[Saved data entries]
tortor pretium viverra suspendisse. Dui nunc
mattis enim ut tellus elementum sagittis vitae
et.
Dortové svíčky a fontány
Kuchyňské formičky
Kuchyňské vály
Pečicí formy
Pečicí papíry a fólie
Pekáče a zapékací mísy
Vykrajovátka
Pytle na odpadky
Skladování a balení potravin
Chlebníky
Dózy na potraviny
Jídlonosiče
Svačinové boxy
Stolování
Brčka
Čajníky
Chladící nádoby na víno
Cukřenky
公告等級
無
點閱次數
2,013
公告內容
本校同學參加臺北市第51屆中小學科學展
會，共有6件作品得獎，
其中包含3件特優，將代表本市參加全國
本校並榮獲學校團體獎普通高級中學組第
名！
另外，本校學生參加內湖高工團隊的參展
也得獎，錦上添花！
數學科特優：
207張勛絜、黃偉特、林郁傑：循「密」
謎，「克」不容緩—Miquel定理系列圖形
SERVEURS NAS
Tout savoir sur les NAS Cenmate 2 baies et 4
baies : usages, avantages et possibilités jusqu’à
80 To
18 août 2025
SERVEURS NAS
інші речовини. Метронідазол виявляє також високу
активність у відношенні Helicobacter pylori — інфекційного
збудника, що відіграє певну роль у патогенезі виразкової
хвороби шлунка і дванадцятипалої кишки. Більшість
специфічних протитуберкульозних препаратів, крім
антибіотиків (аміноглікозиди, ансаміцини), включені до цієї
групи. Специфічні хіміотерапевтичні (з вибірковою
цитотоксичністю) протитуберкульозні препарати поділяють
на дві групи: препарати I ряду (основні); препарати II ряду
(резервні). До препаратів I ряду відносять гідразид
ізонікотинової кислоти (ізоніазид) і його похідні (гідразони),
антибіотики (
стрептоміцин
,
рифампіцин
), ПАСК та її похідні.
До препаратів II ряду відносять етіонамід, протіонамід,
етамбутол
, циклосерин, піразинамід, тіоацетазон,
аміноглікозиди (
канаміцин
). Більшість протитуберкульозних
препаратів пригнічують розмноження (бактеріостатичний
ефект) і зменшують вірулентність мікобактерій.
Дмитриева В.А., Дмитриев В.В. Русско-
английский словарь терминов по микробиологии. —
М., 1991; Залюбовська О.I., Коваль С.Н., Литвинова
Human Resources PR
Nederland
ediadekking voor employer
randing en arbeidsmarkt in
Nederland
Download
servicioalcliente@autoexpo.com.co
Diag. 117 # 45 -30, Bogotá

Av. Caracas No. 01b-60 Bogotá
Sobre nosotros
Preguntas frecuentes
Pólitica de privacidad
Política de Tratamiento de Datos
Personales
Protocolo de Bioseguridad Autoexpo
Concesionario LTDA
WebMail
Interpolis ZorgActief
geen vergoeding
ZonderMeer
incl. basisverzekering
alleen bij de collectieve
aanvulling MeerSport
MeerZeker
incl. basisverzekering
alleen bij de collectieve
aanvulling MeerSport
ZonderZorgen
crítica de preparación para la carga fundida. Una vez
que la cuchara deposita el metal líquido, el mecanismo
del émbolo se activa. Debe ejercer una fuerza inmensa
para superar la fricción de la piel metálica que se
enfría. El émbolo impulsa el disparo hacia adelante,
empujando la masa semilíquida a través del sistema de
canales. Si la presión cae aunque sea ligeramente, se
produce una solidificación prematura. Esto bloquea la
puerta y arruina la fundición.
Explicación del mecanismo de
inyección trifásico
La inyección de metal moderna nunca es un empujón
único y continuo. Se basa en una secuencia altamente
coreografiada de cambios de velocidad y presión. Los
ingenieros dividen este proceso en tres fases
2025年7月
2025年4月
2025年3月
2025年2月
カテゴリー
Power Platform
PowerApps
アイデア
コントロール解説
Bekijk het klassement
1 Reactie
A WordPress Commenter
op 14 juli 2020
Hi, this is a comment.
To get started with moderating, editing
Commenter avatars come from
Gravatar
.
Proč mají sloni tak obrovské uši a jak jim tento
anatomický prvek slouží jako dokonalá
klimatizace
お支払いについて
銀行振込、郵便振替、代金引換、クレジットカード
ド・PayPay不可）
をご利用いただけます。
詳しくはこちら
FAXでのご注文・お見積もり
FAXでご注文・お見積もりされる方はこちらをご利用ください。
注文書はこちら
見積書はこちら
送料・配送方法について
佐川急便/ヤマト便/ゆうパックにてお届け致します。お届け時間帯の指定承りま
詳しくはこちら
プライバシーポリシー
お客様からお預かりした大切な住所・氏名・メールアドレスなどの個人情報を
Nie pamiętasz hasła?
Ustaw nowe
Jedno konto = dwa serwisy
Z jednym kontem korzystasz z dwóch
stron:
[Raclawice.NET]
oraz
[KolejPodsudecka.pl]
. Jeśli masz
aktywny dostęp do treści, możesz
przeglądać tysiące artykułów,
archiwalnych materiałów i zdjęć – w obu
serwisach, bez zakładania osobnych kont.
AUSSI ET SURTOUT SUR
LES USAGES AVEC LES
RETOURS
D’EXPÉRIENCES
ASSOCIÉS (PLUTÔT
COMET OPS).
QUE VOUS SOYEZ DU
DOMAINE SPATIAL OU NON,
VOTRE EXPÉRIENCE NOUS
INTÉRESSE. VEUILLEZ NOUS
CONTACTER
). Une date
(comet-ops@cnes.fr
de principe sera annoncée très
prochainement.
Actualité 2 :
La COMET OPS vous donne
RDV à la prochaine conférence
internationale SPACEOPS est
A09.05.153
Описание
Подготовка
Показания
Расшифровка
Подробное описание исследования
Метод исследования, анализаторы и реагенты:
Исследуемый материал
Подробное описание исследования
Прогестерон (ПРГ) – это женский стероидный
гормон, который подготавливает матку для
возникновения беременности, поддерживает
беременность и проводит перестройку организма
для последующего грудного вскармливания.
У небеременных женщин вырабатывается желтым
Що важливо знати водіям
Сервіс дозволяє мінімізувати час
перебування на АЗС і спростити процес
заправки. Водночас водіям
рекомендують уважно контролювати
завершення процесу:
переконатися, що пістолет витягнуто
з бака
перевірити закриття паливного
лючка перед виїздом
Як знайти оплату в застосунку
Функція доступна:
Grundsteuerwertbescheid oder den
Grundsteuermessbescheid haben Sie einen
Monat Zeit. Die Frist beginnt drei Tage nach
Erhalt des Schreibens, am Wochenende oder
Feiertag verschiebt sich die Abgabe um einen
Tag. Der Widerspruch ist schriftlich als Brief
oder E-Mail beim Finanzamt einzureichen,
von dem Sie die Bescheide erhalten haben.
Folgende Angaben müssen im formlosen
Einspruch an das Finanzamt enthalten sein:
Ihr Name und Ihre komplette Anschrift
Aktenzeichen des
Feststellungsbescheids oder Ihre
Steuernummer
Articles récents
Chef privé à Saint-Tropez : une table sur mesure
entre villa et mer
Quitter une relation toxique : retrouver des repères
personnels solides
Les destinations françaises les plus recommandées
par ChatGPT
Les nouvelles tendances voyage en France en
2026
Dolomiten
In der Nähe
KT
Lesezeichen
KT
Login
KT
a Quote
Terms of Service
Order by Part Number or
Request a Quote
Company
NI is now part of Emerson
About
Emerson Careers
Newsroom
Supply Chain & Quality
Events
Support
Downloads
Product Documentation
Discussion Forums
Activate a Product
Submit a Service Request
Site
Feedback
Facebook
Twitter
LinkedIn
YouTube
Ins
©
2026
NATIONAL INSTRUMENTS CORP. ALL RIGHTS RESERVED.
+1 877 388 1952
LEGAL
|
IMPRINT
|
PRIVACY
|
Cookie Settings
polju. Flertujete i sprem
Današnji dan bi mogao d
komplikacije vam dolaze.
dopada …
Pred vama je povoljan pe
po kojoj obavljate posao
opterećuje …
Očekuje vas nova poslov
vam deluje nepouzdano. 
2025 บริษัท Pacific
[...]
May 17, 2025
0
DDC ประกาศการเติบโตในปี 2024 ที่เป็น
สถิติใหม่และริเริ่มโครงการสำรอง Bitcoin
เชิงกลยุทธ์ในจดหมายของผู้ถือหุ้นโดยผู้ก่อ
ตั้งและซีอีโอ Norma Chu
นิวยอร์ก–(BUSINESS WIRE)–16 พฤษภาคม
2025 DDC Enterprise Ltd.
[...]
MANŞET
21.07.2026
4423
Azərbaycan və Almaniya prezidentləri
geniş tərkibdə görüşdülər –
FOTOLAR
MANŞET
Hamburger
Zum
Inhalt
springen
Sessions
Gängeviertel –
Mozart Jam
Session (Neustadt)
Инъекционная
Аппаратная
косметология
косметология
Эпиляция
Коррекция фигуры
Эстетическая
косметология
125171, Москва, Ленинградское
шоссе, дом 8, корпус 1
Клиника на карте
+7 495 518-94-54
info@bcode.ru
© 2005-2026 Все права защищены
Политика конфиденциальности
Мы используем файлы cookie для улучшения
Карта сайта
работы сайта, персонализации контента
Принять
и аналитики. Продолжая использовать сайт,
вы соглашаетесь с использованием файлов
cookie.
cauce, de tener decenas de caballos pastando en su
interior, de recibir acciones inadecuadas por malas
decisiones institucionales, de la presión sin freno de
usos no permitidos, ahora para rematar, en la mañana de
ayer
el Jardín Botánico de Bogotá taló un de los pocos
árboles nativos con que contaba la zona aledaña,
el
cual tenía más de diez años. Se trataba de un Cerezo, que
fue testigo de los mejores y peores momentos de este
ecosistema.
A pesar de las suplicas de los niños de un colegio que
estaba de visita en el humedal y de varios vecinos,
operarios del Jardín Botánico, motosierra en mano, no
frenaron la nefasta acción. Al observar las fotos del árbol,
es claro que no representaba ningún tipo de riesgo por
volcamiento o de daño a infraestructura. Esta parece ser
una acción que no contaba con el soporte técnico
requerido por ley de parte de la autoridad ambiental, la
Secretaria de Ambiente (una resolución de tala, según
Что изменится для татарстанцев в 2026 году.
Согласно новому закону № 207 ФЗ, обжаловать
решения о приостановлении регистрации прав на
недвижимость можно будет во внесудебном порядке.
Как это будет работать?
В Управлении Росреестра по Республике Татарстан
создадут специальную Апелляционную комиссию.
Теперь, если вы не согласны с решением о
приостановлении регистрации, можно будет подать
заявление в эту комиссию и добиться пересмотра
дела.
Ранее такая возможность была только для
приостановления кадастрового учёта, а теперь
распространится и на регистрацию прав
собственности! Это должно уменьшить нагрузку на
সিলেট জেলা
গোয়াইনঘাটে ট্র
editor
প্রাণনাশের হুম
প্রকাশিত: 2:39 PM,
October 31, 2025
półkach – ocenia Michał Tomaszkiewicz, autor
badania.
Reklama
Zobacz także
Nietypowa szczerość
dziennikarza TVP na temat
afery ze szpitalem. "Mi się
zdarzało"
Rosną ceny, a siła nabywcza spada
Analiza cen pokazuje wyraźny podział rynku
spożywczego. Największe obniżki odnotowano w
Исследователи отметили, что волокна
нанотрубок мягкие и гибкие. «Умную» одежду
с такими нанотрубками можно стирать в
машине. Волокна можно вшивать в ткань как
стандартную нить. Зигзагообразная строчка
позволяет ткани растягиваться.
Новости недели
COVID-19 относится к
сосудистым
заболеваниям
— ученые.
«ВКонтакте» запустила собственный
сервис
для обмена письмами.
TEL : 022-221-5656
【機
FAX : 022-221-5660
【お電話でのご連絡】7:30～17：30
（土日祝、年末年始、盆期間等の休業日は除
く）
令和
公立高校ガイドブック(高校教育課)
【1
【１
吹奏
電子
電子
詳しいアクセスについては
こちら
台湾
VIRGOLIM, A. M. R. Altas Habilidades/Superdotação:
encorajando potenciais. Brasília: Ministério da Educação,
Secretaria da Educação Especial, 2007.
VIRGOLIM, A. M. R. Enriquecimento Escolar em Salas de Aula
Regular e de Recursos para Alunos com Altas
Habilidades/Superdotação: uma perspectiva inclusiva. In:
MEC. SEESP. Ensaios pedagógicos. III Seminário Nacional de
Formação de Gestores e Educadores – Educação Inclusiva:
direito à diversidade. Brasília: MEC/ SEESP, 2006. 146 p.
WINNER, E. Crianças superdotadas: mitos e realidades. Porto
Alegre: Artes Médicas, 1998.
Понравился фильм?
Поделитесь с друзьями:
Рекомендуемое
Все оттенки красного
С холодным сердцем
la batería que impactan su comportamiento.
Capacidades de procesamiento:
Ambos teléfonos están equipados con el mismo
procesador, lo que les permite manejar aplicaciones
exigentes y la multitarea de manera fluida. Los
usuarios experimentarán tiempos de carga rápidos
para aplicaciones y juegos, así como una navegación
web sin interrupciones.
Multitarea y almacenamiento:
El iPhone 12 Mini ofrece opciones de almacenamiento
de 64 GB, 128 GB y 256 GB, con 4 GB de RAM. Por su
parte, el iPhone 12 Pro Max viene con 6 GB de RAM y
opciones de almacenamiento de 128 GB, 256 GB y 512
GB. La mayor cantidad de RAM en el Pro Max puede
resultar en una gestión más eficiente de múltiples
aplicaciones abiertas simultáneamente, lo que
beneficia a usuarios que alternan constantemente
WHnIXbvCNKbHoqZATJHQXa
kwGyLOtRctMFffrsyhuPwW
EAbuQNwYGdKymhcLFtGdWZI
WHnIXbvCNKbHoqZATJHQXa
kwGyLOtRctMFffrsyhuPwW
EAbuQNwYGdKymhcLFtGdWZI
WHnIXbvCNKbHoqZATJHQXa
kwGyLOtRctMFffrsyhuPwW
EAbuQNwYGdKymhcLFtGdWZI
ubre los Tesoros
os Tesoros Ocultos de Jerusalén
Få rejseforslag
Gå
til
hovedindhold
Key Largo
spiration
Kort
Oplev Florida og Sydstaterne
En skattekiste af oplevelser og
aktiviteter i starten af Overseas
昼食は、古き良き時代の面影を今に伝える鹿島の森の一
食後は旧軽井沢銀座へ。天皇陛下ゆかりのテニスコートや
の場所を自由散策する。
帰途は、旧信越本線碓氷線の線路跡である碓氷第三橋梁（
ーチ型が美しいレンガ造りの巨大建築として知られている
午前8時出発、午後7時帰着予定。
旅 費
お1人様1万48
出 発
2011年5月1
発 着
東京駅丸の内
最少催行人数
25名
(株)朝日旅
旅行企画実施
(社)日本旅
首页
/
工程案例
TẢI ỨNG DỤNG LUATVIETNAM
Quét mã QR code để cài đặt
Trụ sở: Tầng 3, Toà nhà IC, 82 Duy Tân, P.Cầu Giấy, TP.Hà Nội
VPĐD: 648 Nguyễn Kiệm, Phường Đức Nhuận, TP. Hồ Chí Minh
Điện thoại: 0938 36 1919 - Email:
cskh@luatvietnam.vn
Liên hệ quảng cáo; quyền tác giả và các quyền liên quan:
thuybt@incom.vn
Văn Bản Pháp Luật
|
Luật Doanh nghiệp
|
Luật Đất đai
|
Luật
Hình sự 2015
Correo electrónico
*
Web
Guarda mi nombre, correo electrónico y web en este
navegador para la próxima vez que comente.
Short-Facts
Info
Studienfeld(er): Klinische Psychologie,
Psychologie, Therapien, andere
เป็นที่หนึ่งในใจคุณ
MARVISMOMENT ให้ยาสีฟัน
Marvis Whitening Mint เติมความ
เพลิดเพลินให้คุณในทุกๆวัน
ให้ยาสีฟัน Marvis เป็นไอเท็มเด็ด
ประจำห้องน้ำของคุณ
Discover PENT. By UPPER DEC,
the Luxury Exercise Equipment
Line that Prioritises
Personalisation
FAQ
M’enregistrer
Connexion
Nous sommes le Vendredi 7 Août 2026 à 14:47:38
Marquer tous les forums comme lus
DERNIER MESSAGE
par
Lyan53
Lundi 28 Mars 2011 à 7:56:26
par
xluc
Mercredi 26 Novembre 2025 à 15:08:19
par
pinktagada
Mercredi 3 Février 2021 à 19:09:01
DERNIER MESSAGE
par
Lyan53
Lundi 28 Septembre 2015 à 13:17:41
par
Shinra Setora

[Your objective] Duplicate the lines in the records above, starting at the line containing "Av. Caracas No. 01b-60 Bogotá" and ending at the line containing "crítica de preparación", including both of those lines.

[Reply to the exercise]
Av. Caracas No. 01b-60 Bogotá
Sobre nosotros
Preguntas frecuentes
Pólitica de privacidad
Política de Tratamiento de Datos
Personales
Protocolo de Bioseguridad Autoexpo
Concesionario LTDA
WebMail
Interpolis ZorgActief
geen vergoeding
ZonderMeer
incl. basisverzekering
alleen bij de collectieve
aanvulling MeerSport
MeerZeker
incl. basisverzekering
alleen bij de collectieve
aanvulling MeerSport
ZonderZorgen
crítica de preparación para la carga fundida. Una vez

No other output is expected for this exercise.